***** DATA RECORDS *****

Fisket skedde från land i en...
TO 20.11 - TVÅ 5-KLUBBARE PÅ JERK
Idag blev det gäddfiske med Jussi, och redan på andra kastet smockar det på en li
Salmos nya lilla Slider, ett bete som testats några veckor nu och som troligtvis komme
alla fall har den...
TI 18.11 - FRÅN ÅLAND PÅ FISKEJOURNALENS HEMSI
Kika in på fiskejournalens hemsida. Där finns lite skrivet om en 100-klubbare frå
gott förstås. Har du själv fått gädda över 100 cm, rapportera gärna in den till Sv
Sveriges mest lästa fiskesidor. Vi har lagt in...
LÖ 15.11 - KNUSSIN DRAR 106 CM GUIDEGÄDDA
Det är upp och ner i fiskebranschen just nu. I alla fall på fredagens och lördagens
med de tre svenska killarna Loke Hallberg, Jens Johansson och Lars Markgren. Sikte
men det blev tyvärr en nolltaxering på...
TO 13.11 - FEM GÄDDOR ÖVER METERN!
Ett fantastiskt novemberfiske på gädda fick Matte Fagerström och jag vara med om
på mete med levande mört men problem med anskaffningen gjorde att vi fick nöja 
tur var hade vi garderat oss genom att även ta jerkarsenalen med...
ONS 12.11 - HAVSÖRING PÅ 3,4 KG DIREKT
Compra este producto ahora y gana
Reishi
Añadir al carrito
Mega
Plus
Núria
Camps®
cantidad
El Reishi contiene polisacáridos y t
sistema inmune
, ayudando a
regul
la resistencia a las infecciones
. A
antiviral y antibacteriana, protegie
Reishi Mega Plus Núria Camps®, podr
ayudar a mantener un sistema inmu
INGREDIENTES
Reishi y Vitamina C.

*****
***** DATA RECORDS *****

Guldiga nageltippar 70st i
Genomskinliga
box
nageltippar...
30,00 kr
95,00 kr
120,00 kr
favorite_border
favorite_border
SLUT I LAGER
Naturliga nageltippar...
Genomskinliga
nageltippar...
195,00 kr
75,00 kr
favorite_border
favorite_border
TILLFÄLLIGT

*****

EXERCISE REQUIREMENTS: Count the lines of the records that contain the word "sistema". Give only the count.

SOLUTION FOR THIS TASK: 2